[Exercise instructions]: Gather every line below where "Komeri" appears.

[Task data]:

• • • •

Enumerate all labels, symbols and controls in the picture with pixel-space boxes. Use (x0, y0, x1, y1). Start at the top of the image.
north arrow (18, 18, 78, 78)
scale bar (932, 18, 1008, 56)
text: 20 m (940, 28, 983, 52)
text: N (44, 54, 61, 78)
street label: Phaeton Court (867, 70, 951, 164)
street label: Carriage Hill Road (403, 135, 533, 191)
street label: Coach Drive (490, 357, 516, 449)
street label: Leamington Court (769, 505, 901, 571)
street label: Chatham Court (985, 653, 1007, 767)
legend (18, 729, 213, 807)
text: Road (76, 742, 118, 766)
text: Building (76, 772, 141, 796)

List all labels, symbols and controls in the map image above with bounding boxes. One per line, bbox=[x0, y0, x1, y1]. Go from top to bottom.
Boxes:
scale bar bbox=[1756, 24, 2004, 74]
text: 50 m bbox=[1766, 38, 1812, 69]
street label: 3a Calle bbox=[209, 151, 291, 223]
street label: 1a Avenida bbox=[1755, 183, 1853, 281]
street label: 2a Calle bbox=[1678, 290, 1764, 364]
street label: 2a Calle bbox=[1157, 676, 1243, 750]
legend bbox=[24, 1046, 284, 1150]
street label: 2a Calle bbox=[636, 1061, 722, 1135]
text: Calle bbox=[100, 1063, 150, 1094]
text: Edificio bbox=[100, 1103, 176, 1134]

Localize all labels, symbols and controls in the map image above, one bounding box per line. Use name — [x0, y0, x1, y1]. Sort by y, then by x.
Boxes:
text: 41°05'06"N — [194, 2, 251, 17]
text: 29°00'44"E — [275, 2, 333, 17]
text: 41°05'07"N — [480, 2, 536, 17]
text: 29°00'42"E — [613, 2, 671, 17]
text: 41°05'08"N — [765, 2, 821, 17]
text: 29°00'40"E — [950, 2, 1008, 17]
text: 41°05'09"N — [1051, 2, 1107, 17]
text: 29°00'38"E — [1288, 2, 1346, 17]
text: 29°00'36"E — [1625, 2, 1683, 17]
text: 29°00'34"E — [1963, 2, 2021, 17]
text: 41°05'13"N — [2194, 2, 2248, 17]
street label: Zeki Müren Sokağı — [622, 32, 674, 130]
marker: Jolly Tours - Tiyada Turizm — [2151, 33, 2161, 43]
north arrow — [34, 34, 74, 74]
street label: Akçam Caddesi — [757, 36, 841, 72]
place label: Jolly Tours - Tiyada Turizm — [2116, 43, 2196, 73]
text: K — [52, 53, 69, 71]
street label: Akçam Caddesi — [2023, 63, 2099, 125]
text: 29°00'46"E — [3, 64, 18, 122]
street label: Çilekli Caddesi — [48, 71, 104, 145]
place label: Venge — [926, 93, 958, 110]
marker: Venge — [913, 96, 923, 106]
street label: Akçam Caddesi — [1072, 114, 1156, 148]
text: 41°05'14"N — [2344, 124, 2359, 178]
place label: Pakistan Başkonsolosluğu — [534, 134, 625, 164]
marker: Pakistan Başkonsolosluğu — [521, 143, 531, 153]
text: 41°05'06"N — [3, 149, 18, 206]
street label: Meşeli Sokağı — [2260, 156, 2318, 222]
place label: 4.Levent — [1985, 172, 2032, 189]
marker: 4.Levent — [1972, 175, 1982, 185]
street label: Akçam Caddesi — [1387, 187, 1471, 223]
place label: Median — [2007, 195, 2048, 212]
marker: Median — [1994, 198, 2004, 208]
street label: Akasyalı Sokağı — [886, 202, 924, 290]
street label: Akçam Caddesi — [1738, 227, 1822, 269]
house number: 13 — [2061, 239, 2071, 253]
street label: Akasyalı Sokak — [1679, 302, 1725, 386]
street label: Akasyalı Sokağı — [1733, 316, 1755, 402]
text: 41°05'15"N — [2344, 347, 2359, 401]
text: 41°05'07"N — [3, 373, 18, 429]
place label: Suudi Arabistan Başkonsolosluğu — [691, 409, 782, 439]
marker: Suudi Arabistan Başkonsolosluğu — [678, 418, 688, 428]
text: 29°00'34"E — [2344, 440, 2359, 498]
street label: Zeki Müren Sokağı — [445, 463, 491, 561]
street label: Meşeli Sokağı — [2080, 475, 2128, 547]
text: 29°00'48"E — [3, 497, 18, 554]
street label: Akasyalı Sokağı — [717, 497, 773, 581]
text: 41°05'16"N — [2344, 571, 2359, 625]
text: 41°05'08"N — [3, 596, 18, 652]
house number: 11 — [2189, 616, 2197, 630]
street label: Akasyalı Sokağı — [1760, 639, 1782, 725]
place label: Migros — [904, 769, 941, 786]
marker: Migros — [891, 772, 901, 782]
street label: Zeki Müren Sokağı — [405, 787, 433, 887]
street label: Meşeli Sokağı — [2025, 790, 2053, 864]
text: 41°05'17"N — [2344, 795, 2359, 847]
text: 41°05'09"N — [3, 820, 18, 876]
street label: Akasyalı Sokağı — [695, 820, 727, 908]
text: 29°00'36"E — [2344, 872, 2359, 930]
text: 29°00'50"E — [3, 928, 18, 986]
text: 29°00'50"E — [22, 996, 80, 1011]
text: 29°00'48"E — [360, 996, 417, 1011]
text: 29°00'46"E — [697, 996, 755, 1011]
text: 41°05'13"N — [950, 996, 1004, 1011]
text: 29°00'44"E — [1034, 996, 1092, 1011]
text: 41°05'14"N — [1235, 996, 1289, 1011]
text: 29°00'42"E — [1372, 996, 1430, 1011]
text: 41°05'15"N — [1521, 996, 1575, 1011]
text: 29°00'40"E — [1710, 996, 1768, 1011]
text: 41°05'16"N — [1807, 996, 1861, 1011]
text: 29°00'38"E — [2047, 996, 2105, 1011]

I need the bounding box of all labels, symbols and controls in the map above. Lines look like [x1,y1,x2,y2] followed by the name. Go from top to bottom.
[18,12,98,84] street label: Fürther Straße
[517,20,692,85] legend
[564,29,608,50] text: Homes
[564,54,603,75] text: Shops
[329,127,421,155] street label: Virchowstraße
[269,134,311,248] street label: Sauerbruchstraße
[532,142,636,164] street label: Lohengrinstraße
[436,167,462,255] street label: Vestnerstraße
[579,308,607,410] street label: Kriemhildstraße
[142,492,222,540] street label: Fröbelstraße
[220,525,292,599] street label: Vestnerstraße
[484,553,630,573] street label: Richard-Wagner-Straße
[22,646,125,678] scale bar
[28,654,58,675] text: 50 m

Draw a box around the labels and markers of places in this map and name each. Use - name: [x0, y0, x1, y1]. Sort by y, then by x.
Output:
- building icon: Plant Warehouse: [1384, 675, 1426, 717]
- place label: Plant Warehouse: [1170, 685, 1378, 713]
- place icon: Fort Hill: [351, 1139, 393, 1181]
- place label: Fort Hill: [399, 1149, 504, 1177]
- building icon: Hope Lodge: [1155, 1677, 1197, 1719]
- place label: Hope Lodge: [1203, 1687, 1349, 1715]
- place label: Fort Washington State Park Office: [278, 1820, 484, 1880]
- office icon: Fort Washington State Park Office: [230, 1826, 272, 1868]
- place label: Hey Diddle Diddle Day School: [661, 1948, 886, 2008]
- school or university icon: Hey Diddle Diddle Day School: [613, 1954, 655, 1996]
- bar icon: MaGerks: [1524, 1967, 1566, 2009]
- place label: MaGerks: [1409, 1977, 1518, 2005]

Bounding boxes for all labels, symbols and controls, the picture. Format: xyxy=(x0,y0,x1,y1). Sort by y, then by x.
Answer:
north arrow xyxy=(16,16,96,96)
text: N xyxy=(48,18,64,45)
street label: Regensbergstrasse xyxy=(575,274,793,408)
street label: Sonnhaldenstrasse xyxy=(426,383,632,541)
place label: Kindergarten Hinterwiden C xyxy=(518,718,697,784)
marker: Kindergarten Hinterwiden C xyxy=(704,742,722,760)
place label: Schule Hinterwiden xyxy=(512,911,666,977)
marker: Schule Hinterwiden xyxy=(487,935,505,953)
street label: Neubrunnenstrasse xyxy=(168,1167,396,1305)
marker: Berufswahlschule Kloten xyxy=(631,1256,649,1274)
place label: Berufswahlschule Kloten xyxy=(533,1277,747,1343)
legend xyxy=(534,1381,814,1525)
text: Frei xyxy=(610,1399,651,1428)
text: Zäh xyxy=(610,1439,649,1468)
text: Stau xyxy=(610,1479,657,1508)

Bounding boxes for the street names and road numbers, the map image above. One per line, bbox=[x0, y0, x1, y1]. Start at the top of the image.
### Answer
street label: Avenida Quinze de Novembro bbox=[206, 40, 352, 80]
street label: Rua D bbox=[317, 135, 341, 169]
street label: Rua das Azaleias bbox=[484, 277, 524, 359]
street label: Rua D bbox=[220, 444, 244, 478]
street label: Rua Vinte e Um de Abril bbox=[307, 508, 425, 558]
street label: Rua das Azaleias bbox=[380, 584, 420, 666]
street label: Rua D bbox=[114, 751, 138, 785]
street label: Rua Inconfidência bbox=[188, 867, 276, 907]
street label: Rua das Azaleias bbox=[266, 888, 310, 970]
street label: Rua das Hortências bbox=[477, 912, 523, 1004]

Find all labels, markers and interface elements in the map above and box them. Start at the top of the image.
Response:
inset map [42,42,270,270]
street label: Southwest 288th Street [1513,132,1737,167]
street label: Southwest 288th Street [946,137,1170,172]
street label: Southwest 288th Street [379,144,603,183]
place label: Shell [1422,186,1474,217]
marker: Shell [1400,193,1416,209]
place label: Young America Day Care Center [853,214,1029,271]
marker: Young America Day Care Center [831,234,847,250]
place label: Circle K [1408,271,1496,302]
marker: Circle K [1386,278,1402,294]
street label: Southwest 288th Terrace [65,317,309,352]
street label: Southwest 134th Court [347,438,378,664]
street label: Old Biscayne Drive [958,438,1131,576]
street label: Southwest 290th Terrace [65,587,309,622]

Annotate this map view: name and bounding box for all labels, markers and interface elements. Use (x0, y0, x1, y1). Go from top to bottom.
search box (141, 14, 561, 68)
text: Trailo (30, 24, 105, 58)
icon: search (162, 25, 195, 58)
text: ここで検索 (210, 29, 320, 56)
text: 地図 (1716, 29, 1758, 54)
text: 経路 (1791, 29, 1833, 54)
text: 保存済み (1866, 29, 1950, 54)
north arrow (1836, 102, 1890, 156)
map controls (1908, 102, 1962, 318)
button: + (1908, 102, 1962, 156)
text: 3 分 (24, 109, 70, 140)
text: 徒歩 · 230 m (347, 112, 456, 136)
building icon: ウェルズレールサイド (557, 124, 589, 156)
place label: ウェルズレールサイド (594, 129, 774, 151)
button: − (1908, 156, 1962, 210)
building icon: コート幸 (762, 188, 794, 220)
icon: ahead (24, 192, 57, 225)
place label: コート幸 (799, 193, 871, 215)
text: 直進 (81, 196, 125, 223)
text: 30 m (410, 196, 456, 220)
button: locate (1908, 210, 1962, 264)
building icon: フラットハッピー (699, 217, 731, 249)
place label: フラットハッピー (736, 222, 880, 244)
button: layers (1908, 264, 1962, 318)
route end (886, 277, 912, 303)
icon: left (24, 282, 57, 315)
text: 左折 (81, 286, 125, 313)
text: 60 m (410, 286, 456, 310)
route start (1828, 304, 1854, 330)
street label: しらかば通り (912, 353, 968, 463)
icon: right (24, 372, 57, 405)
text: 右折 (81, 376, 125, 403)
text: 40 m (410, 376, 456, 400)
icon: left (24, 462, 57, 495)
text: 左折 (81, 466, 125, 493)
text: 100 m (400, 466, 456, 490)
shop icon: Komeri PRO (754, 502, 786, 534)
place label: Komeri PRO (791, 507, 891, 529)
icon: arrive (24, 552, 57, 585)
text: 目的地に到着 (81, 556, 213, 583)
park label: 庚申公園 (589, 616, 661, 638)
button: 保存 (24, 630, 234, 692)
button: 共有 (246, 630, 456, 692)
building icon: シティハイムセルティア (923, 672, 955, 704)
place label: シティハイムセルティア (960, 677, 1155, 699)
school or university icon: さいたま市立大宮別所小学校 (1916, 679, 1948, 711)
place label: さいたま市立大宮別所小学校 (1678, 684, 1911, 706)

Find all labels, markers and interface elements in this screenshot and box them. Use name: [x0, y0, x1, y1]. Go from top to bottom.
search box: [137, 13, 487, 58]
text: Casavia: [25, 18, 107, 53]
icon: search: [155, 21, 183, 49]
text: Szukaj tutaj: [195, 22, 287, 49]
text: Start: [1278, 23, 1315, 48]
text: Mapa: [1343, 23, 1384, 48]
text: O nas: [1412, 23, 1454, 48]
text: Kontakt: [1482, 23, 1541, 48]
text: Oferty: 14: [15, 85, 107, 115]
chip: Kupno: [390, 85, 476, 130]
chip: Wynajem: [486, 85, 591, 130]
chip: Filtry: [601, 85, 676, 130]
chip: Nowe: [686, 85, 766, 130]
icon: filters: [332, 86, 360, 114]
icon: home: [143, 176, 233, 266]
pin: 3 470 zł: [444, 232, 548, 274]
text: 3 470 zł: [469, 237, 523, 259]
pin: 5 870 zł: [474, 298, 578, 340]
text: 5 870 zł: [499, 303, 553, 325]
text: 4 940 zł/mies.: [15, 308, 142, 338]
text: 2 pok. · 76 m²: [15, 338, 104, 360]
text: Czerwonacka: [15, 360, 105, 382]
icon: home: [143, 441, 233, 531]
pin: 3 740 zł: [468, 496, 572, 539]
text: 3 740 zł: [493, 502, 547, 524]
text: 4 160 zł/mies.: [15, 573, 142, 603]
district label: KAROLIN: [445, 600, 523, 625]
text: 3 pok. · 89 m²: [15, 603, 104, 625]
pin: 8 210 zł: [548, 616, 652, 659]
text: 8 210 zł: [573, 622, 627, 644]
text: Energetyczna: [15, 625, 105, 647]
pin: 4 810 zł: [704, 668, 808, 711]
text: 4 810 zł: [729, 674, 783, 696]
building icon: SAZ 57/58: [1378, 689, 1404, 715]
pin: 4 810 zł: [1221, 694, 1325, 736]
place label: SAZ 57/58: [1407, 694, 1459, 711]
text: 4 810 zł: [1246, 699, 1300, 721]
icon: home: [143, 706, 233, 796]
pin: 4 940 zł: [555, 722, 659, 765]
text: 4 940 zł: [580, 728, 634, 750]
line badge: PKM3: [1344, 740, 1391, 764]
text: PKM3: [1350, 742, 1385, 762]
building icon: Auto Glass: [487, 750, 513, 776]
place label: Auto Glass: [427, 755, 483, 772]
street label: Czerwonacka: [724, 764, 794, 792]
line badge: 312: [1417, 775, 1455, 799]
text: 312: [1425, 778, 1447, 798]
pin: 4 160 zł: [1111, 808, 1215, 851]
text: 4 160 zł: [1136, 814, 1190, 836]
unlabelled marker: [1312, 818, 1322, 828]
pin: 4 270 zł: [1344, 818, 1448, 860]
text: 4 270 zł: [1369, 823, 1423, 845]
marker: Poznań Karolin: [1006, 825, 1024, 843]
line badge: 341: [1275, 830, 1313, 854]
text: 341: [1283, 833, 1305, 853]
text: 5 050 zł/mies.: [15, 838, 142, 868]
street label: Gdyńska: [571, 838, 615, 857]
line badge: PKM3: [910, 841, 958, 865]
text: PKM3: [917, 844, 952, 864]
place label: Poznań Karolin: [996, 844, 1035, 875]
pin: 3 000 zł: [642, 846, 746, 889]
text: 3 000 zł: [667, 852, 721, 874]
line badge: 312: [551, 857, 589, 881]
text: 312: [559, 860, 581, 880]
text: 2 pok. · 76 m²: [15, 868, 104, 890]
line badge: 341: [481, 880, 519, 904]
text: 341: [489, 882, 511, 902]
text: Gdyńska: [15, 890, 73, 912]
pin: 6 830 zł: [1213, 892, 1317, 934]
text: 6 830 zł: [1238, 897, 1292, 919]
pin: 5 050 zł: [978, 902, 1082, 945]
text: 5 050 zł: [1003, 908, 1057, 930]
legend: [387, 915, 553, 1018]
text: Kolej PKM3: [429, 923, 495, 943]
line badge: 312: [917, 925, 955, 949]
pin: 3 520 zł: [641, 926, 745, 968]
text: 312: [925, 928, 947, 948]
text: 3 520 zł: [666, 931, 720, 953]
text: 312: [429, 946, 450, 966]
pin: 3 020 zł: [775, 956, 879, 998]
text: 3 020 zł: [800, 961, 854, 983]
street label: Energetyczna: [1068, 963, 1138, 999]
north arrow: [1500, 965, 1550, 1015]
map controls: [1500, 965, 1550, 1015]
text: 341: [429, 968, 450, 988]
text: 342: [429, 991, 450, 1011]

• • • •

[Written answer]:
shop icon: Komeri PRO (754, 502, 786, 534)
place label: Komeri PRO (791, 507, 891, 529)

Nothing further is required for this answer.